◆ Work to complete:
Copy the lines from the one containing "Aerial view of" through the end of the items, replacing "coastal" with "seaside" and leaving everything else unchanged.

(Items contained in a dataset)
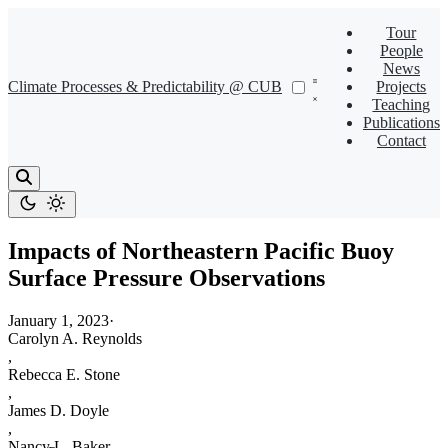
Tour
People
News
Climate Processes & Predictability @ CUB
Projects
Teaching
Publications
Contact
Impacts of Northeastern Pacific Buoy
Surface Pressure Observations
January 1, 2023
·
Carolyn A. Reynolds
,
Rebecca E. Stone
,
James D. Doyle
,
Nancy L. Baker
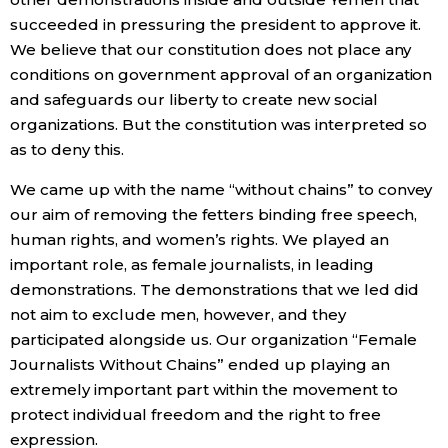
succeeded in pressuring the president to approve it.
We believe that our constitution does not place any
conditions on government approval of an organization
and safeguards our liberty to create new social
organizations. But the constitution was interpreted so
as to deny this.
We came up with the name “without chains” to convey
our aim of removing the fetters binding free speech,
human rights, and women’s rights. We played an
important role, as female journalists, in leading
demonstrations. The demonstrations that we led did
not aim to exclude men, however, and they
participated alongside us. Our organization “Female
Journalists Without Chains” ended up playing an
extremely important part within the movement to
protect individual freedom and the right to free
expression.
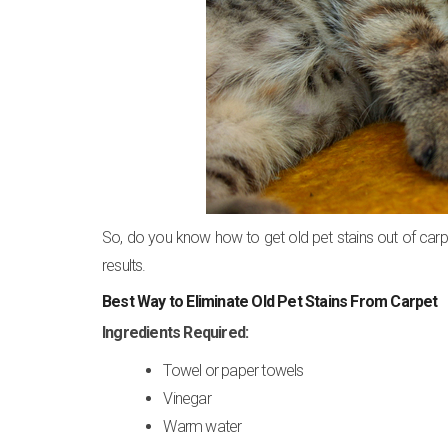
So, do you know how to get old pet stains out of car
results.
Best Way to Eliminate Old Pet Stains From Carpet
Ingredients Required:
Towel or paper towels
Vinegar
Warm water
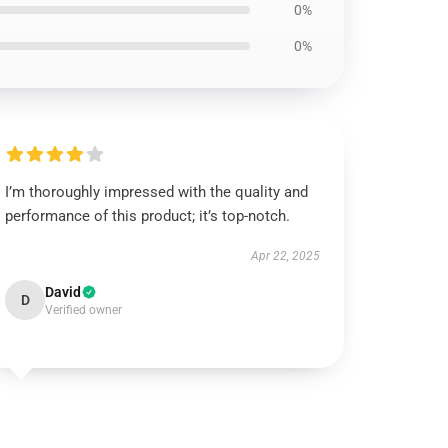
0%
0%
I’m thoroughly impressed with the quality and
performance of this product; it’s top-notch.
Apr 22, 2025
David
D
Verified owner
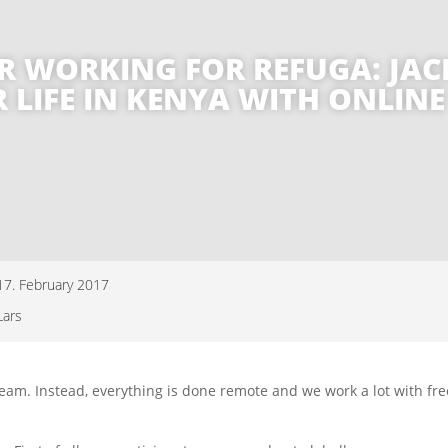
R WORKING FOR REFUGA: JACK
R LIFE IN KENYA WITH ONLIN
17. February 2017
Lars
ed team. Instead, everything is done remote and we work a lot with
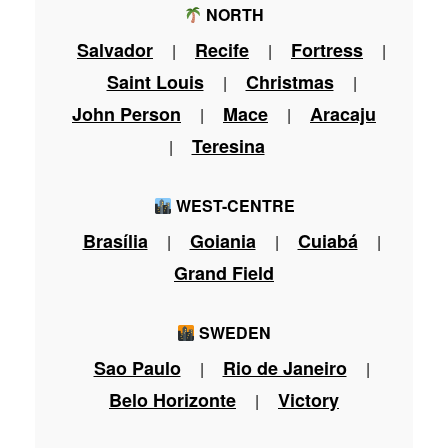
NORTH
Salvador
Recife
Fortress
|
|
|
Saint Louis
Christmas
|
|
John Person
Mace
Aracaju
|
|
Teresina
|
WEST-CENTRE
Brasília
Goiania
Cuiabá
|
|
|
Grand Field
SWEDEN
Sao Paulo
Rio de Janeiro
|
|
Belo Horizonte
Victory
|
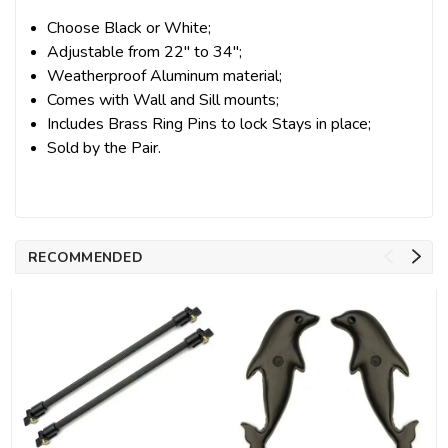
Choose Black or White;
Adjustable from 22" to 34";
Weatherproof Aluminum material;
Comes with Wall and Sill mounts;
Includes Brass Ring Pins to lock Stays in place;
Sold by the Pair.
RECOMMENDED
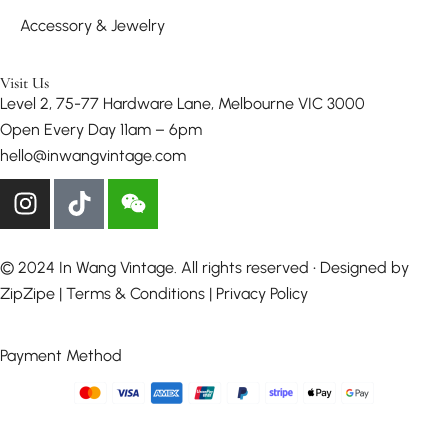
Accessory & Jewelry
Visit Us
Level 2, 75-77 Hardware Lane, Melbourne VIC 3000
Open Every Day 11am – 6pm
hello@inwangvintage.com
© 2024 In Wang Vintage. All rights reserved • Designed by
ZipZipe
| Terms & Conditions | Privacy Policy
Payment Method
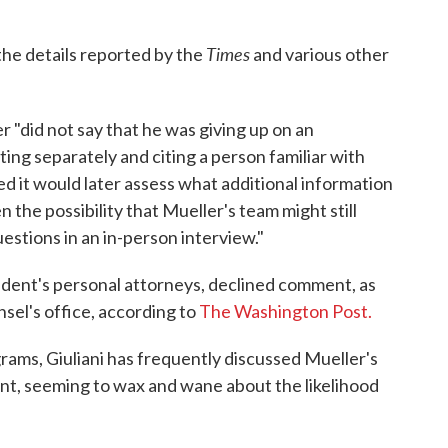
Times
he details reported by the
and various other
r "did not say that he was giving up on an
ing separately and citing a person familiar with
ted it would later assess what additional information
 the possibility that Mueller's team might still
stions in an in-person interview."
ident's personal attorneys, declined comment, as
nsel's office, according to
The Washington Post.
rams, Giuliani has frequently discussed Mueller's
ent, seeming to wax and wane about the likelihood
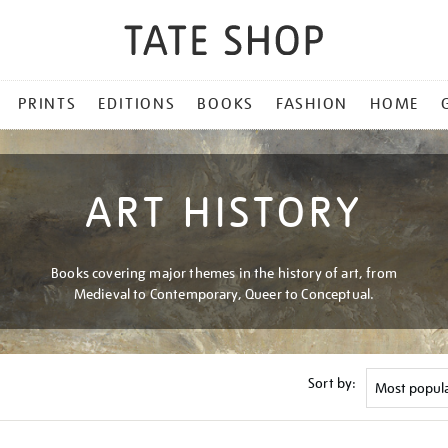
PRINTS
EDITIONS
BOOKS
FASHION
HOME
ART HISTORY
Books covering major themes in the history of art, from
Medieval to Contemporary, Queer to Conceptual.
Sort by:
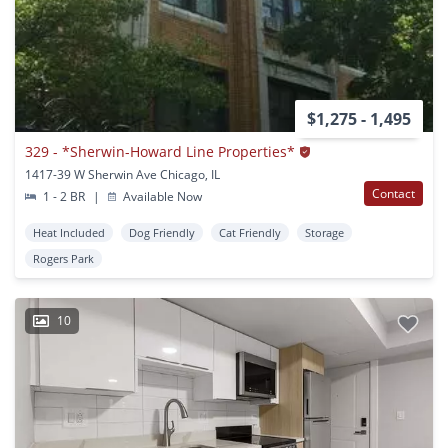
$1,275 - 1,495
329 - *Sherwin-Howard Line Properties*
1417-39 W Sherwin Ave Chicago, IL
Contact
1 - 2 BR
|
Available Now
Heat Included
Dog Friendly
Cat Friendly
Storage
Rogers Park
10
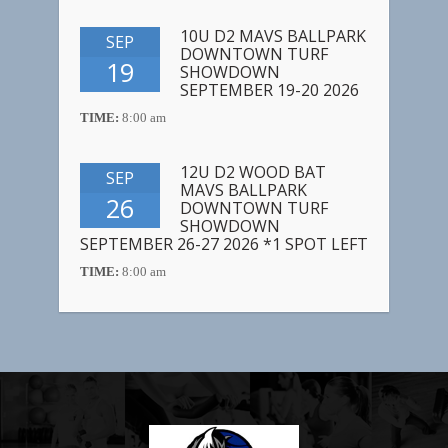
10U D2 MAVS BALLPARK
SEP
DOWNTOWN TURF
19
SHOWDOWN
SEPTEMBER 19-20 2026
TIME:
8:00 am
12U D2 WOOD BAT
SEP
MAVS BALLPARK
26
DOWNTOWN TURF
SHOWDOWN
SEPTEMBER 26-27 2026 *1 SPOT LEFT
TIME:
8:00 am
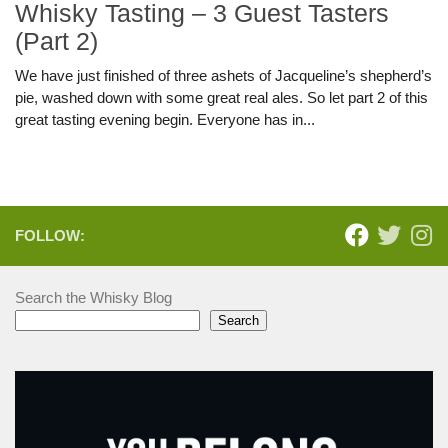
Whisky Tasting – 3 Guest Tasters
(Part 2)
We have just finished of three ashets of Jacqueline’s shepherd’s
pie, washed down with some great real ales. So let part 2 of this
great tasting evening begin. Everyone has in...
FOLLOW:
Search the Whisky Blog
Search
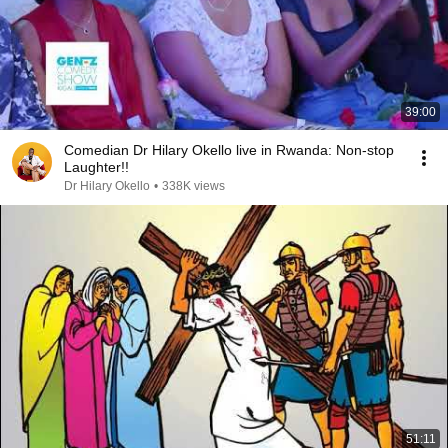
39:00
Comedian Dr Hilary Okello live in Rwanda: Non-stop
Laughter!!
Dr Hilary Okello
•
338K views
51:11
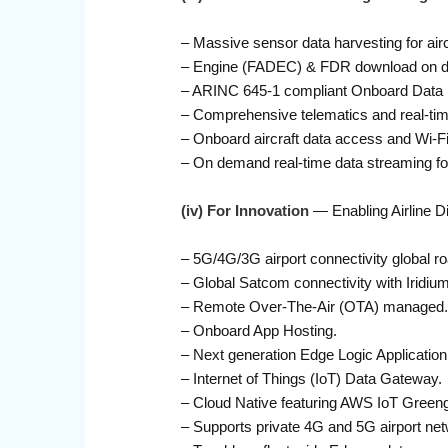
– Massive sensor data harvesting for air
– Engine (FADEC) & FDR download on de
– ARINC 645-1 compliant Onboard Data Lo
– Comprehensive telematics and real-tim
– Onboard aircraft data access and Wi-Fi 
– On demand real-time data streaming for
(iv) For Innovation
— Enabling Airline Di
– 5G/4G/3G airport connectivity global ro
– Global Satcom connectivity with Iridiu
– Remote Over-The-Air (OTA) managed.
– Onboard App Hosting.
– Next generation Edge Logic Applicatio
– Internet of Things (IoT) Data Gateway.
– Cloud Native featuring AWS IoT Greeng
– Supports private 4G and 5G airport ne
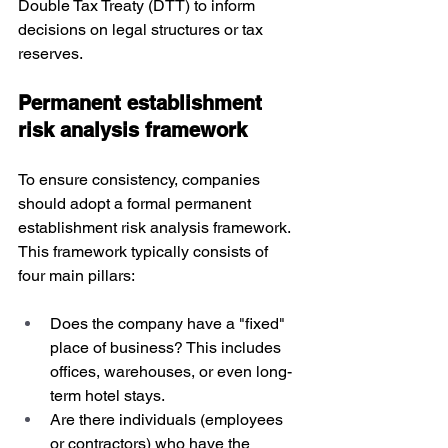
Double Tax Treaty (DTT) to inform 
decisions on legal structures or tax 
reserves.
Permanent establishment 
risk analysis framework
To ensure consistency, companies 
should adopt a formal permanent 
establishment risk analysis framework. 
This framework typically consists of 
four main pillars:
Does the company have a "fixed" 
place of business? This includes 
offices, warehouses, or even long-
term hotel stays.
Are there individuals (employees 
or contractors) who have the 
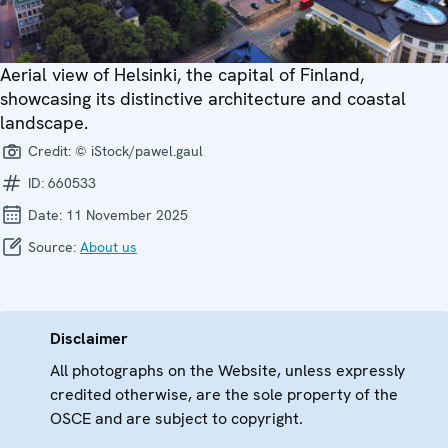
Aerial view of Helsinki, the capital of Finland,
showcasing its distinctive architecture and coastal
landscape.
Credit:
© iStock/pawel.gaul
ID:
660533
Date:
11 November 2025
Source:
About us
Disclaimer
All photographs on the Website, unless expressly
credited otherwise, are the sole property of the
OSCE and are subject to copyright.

◆ Answer to this task:
Aerial view of Helsinki, the capital of Finland,
showcasing its distinctive architecture and seaside
landscape.
Credit:
© iStock/pawel.gaul
ID:
660533
Date:
11 November 2025
Source:
About us
Disclaimer
All photographs on the Website, unless expressly
credited otherwise, are the sole property of the
OSCE and are subject to copyright.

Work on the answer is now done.